- ASSIGNMENT: From the data underneath, reproduce exactly the stretch that begins at the line with "3: (301, 89, 5.06)" and ends after the line with "20: (576, 496, 3.98)".

- RECORD EXTRACTS:
####
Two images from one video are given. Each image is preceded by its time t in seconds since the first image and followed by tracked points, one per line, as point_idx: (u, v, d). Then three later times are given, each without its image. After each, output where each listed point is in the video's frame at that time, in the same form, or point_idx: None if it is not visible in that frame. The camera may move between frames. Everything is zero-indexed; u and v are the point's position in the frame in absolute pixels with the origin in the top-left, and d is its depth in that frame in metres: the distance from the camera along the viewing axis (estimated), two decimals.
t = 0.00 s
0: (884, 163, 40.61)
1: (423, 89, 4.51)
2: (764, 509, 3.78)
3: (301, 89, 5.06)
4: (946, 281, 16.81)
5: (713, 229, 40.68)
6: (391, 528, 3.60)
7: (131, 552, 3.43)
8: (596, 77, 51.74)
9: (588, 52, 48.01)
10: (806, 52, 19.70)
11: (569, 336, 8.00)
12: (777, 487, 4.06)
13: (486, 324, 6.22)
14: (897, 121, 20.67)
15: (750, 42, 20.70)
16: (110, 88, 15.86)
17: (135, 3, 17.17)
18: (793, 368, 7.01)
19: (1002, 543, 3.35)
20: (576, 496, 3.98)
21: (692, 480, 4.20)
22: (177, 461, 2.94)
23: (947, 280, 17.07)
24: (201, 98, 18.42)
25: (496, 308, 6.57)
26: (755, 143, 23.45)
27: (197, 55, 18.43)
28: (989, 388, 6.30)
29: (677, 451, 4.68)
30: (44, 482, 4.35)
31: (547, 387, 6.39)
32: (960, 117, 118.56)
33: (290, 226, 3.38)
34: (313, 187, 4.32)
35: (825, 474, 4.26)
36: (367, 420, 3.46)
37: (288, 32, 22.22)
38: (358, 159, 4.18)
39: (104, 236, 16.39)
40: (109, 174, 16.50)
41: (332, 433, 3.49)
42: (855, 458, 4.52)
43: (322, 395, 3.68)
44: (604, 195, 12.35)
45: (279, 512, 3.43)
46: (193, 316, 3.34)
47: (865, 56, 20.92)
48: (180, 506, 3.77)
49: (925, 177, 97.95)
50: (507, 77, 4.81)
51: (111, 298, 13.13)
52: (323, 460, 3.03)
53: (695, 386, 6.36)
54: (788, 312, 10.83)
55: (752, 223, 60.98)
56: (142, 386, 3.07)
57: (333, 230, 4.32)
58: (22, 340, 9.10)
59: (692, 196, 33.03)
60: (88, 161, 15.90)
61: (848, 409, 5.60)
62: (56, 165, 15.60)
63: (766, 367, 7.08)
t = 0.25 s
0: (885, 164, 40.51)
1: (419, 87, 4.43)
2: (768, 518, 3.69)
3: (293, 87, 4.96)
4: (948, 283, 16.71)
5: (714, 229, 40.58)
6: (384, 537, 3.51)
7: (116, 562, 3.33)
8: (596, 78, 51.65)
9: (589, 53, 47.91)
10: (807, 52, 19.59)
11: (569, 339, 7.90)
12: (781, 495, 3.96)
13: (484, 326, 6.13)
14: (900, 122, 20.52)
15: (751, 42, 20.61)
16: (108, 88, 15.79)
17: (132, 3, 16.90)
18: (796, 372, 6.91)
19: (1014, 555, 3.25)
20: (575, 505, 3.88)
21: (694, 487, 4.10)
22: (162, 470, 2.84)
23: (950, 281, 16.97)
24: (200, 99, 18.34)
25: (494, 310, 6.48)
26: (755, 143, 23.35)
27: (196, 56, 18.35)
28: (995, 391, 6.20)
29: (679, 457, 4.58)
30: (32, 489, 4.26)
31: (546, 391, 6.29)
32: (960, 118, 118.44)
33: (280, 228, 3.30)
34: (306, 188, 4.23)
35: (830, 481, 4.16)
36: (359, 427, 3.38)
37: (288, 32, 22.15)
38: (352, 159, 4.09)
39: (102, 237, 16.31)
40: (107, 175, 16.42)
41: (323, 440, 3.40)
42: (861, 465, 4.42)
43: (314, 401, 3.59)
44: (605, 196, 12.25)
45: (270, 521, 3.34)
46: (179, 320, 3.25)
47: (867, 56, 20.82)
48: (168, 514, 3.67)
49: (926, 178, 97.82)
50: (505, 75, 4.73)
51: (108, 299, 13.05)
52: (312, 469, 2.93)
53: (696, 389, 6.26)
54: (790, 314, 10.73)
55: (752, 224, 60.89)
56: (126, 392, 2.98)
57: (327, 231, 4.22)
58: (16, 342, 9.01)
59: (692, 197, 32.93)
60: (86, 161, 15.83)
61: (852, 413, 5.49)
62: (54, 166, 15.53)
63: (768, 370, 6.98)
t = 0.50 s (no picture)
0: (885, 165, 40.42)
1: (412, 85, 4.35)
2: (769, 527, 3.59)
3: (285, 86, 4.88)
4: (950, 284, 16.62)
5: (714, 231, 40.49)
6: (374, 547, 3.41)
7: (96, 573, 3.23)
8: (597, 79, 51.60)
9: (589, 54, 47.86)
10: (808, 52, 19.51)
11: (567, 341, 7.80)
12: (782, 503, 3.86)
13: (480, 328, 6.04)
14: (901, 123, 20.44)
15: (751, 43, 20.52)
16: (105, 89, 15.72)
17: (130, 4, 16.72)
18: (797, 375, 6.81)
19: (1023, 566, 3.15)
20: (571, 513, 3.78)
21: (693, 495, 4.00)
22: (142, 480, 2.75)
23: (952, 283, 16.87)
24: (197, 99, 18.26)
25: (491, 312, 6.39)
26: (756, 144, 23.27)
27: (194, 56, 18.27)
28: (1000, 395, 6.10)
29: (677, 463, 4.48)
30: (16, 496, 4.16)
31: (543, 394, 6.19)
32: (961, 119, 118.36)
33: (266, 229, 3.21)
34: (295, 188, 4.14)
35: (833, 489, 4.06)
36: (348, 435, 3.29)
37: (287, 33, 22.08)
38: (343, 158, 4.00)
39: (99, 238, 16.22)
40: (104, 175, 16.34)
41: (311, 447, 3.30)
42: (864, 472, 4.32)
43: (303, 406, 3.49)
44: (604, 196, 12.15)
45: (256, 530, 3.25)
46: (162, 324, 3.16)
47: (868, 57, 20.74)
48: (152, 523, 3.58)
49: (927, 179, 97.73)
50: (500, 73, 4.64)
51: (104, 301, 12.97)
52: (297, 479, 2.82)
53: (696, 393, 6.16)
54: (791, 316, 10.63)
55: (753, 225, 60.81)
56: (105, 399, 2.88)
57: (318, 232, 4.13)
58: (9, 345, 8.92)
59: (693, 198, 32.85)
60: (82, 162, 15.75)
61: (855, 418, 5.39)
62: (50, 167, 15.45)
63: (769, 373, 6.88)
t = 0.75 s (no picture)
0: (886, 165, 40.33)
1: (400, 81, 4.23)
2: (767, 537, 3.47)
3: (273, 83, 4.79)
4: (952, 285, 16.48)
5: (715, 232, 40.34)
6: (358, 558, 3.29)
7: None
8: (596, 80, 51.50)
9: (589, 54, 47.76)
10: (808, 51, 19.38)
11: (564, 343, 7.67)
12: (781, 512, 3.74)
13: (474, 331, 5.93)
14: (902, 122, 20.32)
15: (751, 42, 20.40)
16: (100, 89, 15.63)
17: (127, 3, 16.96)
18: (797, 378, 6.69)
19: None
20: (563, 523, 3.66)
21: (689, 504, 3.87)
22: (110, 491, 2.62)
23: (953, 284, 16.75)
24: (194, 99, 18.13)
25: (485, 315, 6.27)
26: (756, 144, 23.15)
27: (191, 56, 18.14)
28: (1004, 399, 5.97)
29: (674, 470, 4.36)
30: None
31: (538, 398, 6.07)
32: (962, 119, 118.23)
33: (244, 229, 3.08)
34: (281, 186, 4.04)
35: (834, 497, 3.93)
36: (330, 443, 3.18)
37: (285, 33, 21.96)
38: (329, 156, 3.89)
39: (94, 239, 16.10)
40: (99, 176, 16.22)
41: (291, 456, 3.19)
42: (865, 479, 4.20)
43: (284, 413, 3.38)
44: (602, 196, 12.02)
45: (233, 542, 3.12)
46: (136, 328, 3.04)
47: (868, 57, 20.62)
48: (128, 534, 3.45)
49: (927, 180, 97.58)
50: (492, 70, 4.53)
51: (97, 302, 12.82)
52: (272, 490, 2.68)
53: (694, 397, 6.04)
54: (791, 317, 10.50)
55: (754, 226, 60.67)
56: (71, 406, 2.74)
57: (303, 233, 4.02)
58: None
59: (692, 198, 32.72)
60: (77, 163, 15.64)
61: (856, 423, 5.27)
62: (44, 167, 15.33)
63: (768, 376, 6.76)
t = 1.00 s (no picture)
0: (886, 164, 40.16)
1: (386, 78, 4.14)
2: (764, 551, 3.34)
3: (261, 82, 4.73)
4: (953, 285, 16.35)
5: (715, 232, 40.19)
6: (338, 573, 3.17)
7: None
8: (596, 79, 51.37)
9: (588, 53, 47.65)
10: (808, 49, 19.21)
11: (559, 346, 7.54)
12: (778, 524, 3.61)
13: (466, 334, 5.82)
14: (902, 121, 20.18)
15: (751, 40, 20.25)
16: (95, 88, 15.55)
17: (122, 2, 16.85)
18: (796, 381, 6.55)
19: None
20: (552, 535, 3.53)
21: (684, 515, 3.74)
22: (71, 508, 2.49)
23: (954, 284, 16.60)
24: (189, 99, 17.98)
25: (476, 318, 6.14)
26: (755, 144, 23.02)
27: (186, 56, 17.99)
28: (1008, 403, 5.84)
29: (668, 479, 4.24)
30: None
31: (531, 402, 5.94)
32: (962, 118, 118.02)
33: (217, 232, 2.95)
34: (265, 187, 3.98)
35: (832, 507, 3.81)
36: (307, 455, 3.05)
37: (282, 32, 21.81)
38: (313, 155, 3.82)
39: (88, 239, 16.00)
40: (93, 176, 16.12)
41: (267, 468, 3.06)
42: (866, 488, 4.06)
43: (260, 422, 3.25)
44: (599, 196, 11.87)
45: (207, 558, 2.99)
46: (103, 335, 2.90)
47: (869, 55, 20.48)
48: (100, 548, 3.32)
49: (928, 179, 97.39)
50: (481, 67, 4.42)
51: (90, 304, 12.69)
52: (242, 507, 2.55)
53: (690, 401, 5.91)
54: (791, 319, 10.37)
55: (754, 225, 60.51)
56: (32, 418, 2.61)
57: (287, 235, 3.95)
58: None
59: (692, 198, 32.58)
####
- SOLUTION TO THIS EXERCISE:
3: (301, 89, 5.06)
4: (946, 281, 16.81)
5: (713, 229, 40.68)
6: (391, 528, 3.60)
7: (131, 552, 3.43)
8: (596, 77, 51.74)
9: (588, 52, 48.01)
10: (806, 52, 19.70)
11: (569, 336, 8.00)
12: (777, 487, 4.06)
13: (486, 324, 6.22)
14: (897, 121, 20.67)
15: (750, 42, 20.70)
16: (110, 88, 15.86)
17: (135, 3, 17.17)
18: (793, 368, 7.01)
19: (1002, 543, 3.35)
20: (576, 496, 3.98)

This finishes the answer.